BEGIN
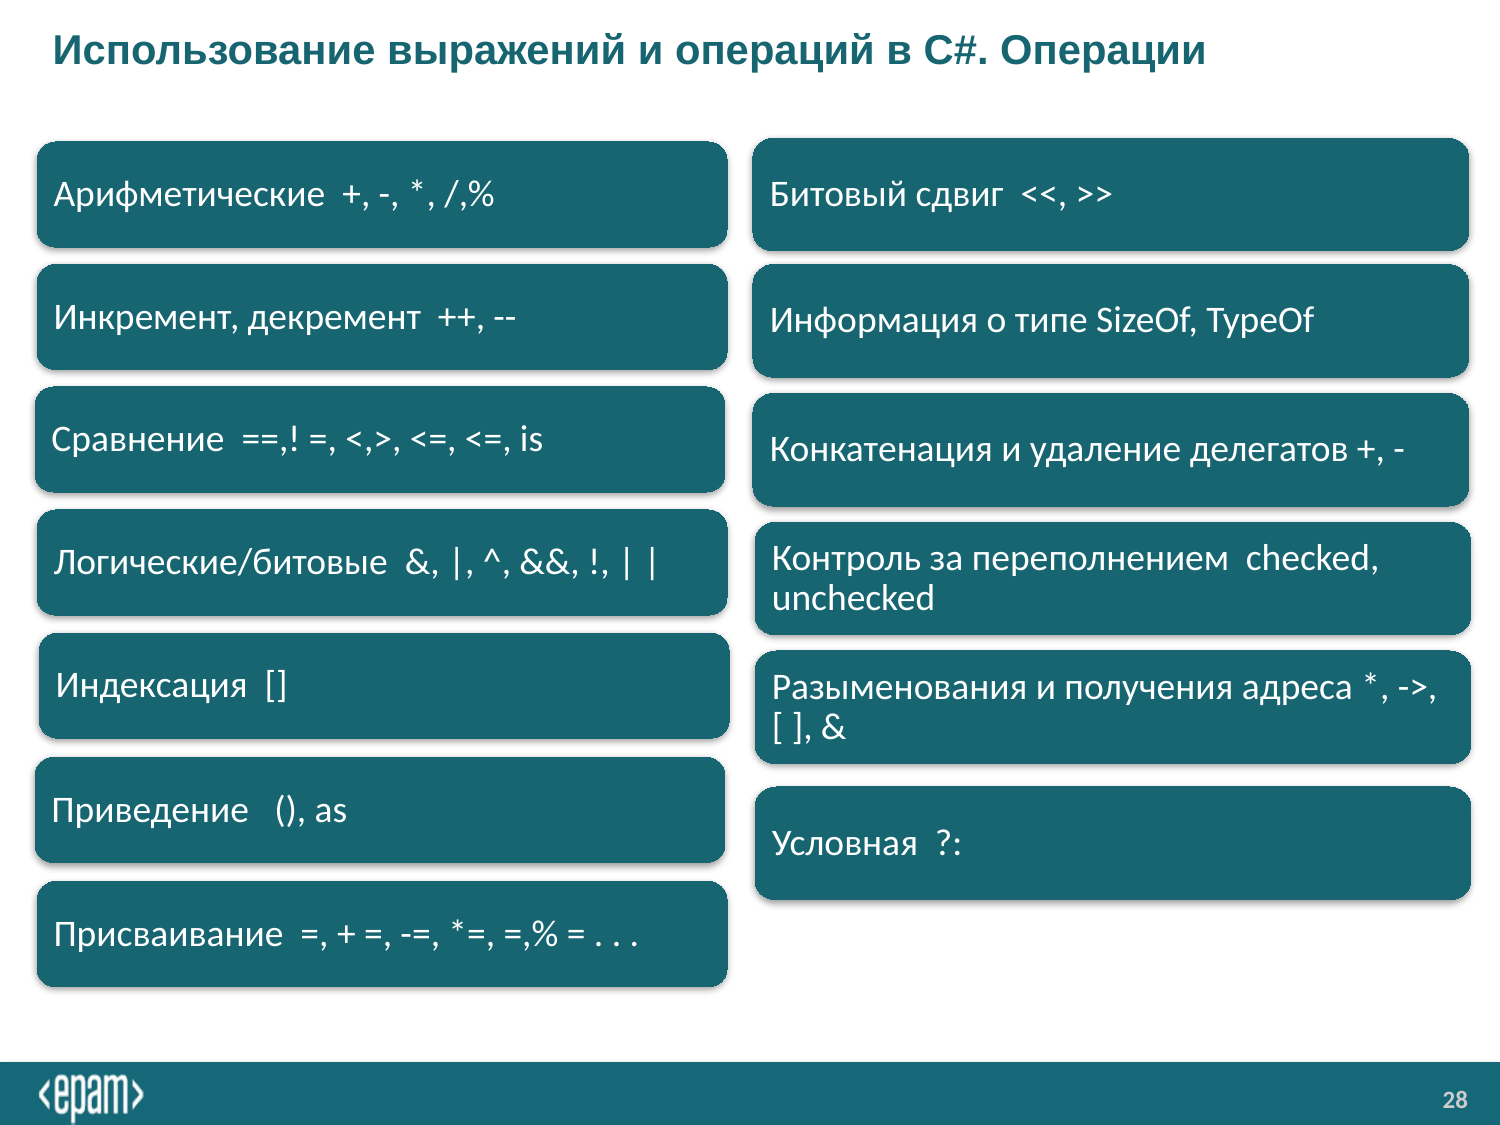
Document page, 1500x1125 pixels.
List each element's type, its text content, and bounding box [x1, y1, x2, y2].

text_box Инкремент, декремент ++, -- [37, 264, 728, 370]
text_box Сравнение ==,! =, <,>, <=, <=, is [35, 386, 725, 493]
text_box Логические/битовые &, |, ^, &&, !, | | [37, 509, 728, 616]
text_box Индексация [] [39, 633, 730, 739]
text_box Контроль за переполнением checked, unchecked [755, 522, 1471, 635]
text_box Битовый сдвиг <<, >> [752, 138, 1469, 251]
text_box Арифметические +, -, *, /,% [37, 141, 728, 248]
text_box Присваивание =, + =, -=, *=, =,% = . . . [37, 881, 728, 987]
text_box Разыменования и получения адреса *, ->, [ ], & [755, 650, 1471, 764]
picture [38, 1074, 144, 1125]
text_box Приведение (), as [35, 757, 725, 863]
text_box Условная ?: [755, 786, 1471, 900]
text_box Конкатенация и удаление делегатов +, - [752, 393, 1469, 507]
title Использование выражений и операций в С#. Операции [0, 0, 1500, 95]
text_box Информация о типе SizeOf, TypeOf [752, 264, 1469, 378]
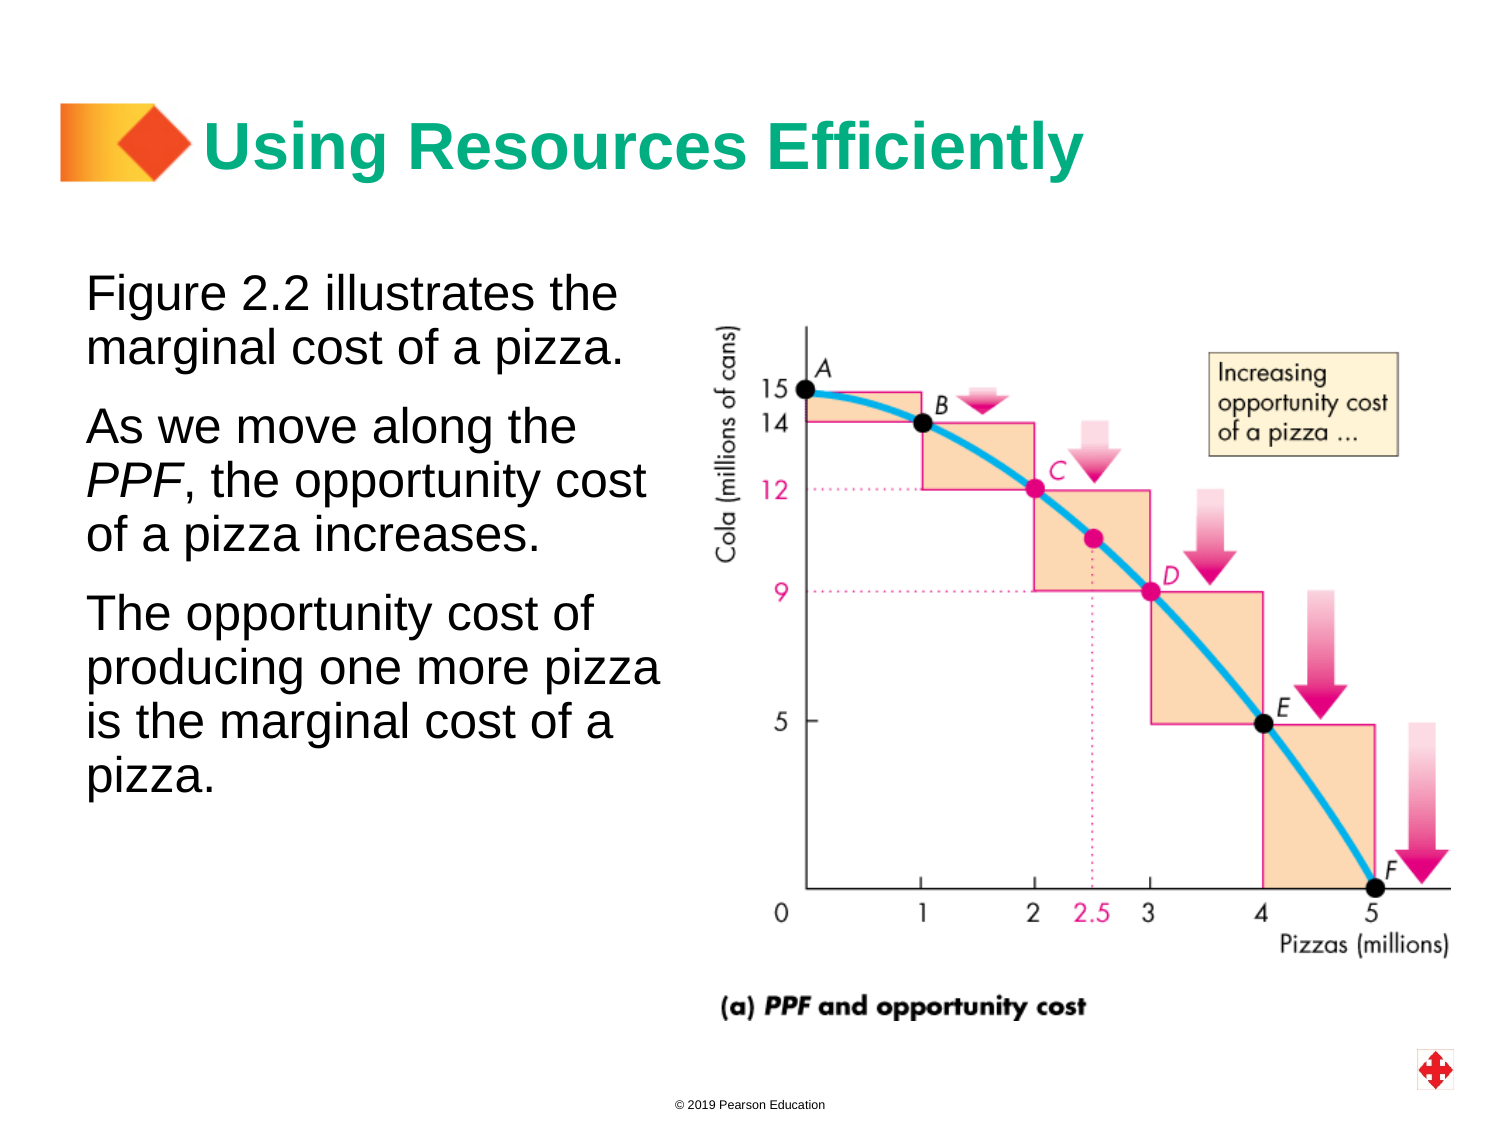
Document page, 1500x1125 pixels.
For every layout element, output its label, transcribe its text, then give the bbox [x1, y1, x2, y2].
END
== The problem ==
Write out every line above exactly, minus images.

== Result for this exercise ==
Document page, 1500x1125 pixels.
List each element's type, its text content, and bounding box [x1, y1, x2, y2].

text_box Инкремент, декремент ++, -- [37, 264, 728, 370]
text_box Сравнение ==,! =, <,>, <=, <=, is [35, 386, 725, 493]
text_box Логические/битовые &, |, ^, &&, !, | | [37, 509, 728, 616]
text_box Индексация [] [39, 633, 730, 739]
text_box Контроль за переполнением checked, unchecked [755, 522, 1471, 635]
text_box Битовый сдвиг <<, >> [752, 138, 1469, 251]
text_box Арифметические +, -, *, /,% [37, 141, 728, 248]
text_box Присваивание =, + =, -=, *=, =,% = . . . [37, 881, 728, 987]
text_box Разыменования и получения адреса *, ->, [ ], & [755, 650, 1471, 764]
picture [38, 1074, 144, 1125]
text_box Приведение (), as [35, 757, 725, 863]
text_box Условная ?: [755, 786, 1471, 900]
text_box Конкатенация и удаление делегатов +, - [752, 393, 1469, 507]
title Использование выражений и операций в С#. Операции [0, 0, 1500, 95]
text_box Информация о типе SizeOf, TypeOf [752, 264, 1469, 378]
Document page, 1500x1125 pixels.
For every layout element, output its label, transcribe its text, then give the bbox [x1, y1, x2, y2].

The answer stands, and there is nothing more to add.